I am curious about line conditioners.


How will a line conditioner help my home theater? What other things should I know about setting up my home theater? I have all Rotel amps, and M & K Speakers, Each speaker has it's own amp, I am using AMC and a new product called stereo 2000, If anyone can help I'd sure be thankful for the advice or knowledge.
greengroup
Basically the power conditioner will "clean up your power". It will filter out the AC noise (such as RF & EMI)picked up by the giant antenna (all wire ran from the power station to your equipment) that exist in your powerline, thus your equipment gets cleaner power to work with. The end result is a lower noise floor, more of the original signal from you source to show through on your display (speakers, TV's etc.). As far as the digital outlets, what it'll do is separate the digital power from the analog power. Digital sources will emit its own digital noise back out so if the analog is plugged into the same bank as the digital, you just kind of defeated the purpose of cleaning up your power. A good power conditioner will have those problems taken care of in its design just as the digital source will as well. Just be careful, some power conditioners/surge protecters will limit your amplifier's ability to draw power at an instant notice. I hope I have clearified it a little bit for you.
Try a P.S. Audio Power Plant. It will amaze you. Besides you can get a 30 day in home trial and all you have to do is pay shipping. It is with out a doubt the best I have come across. I have used Chang,Monster and Audioprism. Check out the reviews and it was also componet of the year in "Stereophile".Good Luck!
The PS Audio stuff is very nice. Just be sure you want to afford the 500 watts of power it uses (the smallest model). I assume the bigger ones draw even more power.

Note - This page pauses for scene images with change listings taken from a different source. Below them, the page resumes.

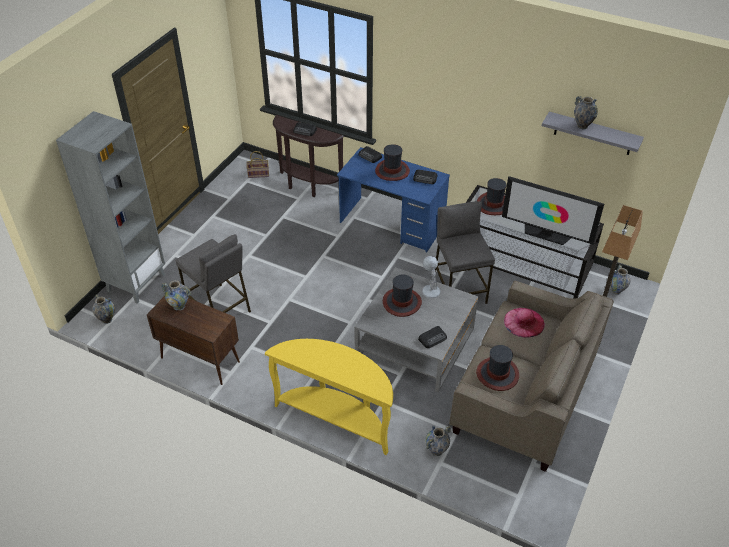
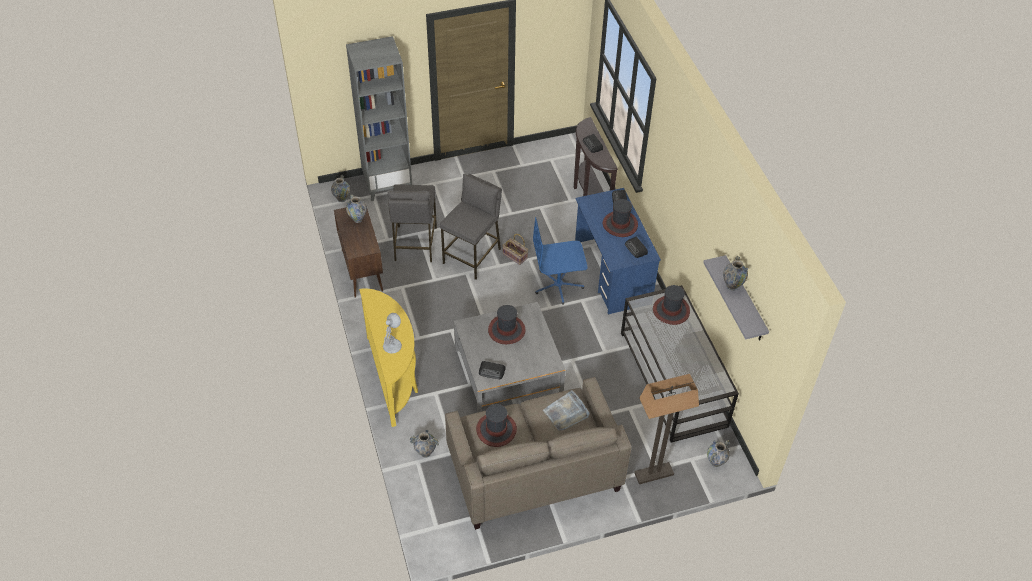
camera: 45 degrees right, 5 degrees up
(259, 173) = (567, 159): basket -> basket (515, 256)
(367, 258) = (558, 285): none -> blue office chair
(430, 290) = (538, 338): white table lamp -> white table lamp (392, 345)
(459, 289) = (593, 360): grey stool -> grey stool (472, 256)
(524, 322) = (566, 413): pink hat -> grey tray
(546, 234) = (677, 364): television -> none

Ref your comment about the "500 watts of power it uses"....while it's true the PS300 and similar units are only about 50% efficient, the amount it draws depends on what you plug into it! If you are only using it to power a digital front end for example (like I do), the components only draw about 40-50W, so the draw from the wall is roughly twice that, or 100W. People who are concerned about the electric bill should do their listening in the dark!